--- Text block ---

Personal information
- Born: 2 October 1987 (age 38) Nelson, New Zealand
- Height: 1.63 m (5 ft 4 in)
- Weight: 55 kg (121 lb)

Sport
- Sport: Field hockey
- Position: Midfielder
- Club: Capital

Senior career
- Years: Team / Caps / Goals
- 2005–: Capital / - / -

National team
- Years: Team / Caps / Goals
- 2009–2018: New Zealand / 264 / (42)

Medal record
Representing New Zealand
Women's field hockey
Commonwealth Games
| Gold medal – first place | 2018 Gold Coast | Team |
| Silver medal – second place | 2010 Delhi | Team |
| Bronze medal – third place | 2014 Glasgow | Team |
Champions Trophy
| Bronze medal – third place | 2011 Amstelveen |  |
Champions Challenge
| Gold medal – first place | 2009 Cape Town |  |

= Anita Punt =

New Zealand field hockey player

Anita McLaren (née Punt; born 2 October 1987) is a New Zealand field hockey player. She competed for the New Zealand women's national field hockey team (the Black Sticks Women) from 2009 to 2018, including for the team at the 2010 Commonwealth Games and the 2012 Summer Olympics.

==Career==
Born in Nelson to Nicolaas and Adele McLaren, Anita Punt is of Dutch descent through her father and holds dual New Zealand and Dutch citizenship. She attended Waimea College in nearby Richmond, before moving to Wellington at age 18 to focus on her hockey with the Capital National Hockey League team. McLaren was first selected for the Black Sticks Women in June 2009, along with ten other players as the Black Sticks squad was overhauled following its last place finish at the 2008 Beijing Olympics. She played her first match for New Zealand on 19 June 2009 against India in hometown Nelson. She helped New Zealand win a bronze medal at the 2014 Commonwealth Games, scoring the first goal in the bronze medal match.

McLaren has a reputation for her speed, being touted as one of the fastest female hockey players in the world with a time over ten metres ranking her within the top eight of the Black Sticks Men's squad. In February 2013, McLaren was entered as a wildcard entry into the annual International Track Meet in Christchurch, in which she won the 100 metres in 12.61 seconds (on a grass track and with a strong 2.9 m/s headwind), beating many seasoned New Zealand track athletes. She later won the 100 metres and 200 metres at the Porritt Classic in Hamilton, before competing in the New Zealand Track and Field Championships in March 2013 in Auckland. However, McLaren was off pace and came fifth in the 100 metres, with a time of 12.23 seconds (wind +0.1 m/s).

--- Recorded data ---

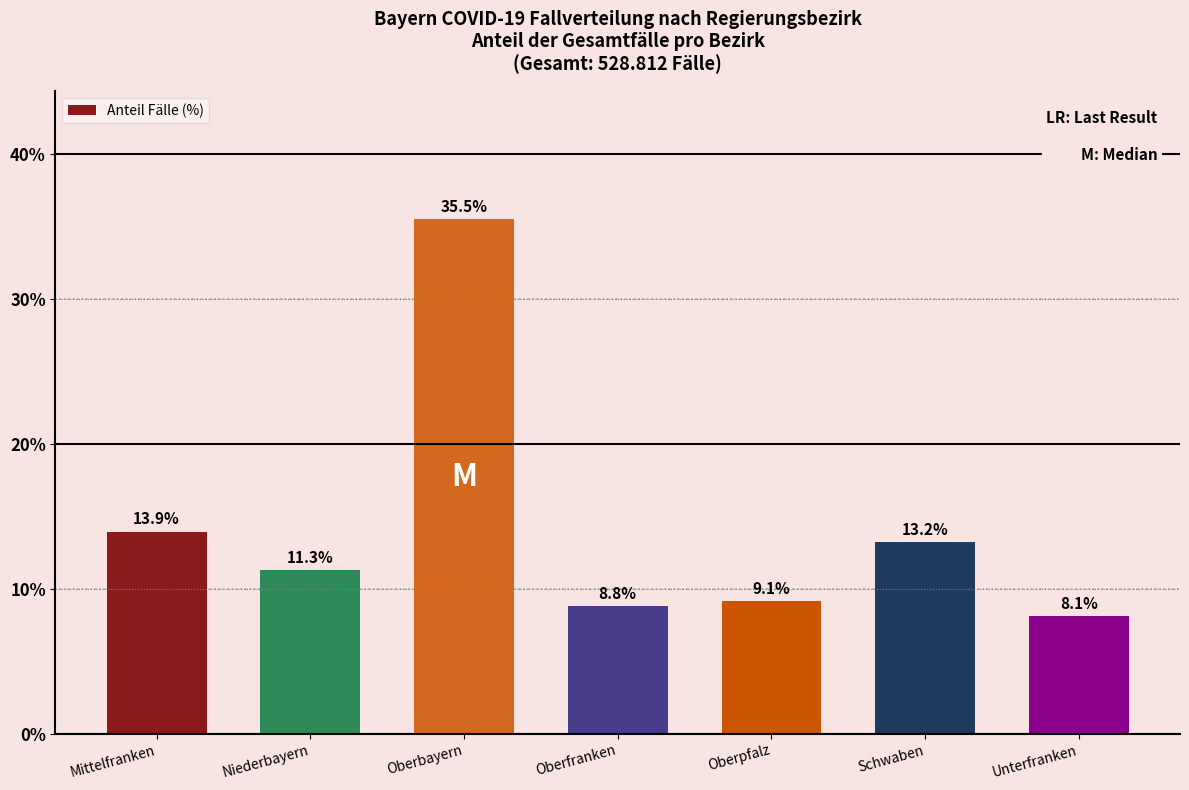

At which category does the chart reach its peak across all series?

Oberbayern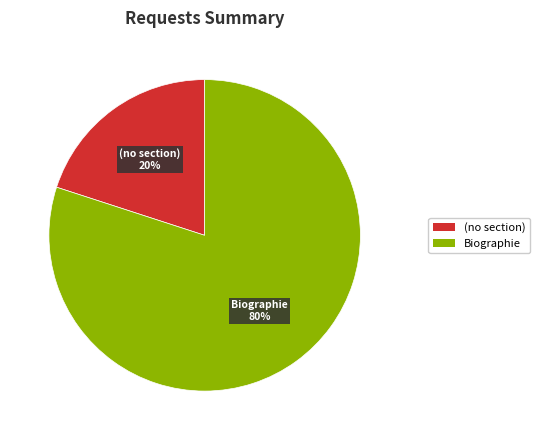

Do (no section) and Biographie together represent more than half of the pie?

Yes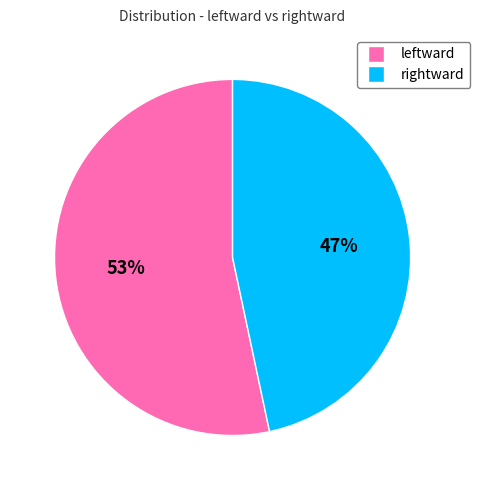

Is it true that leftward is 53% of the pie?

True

---

* **Directive A**: Translate this sentence from the Anita Punt profile into Spanish: "She played her first match for New Zealand on 19 June 2009 against India in hometown Nelson."
* **Directive B**: Output verbatim the part of the Anita Punt profile that opens with the words containing "McLaren has a" and closes with "(wind +0.1 m/s).".
* **Directive C**:
Answer these questions using the Anita Punt profile:
(i) What height does it list for her?
(ii) Which school did she attend in Richmond?
(iii) In what time did she win the 100 metres at the International Track Meet in Christchurch?

* **Written reply A**: Jugó su primer partido con Nueva Zelanda el 19 de junio de 2009 contra la India en su ciudad natal, Nelson.

* **Written reply B**:
McLaren has a reputation for her speed, being touted as one of the fastest female hockey players in the world with a time over ten metres ranking her within the top eight of the Black Sticks Men's squad. In February 2013, McLaren was entered as a wildcard entry into the annual International Track Meet in Christchurch, in which she won the 100 metres in 12.61 seconds (on a grass track and with a strong 2.9 m/s headwind), beating many seasoned New Zealand track athletes. She later won the 100 metres and 200 metres at the Porritt Classic in Hamilton, before competing in the New Zealand Track and Field Championships in March 2013 in Auckland. However, McLaren was off pace and came fifth in the 100 metres, with a time of 12.23 seconds (wind +0.1 m/s).

* **Written reply C**:
(i) 1.63 m (5 ft 4 in)
(ii) Waimea College
(iii) 12.61 seconds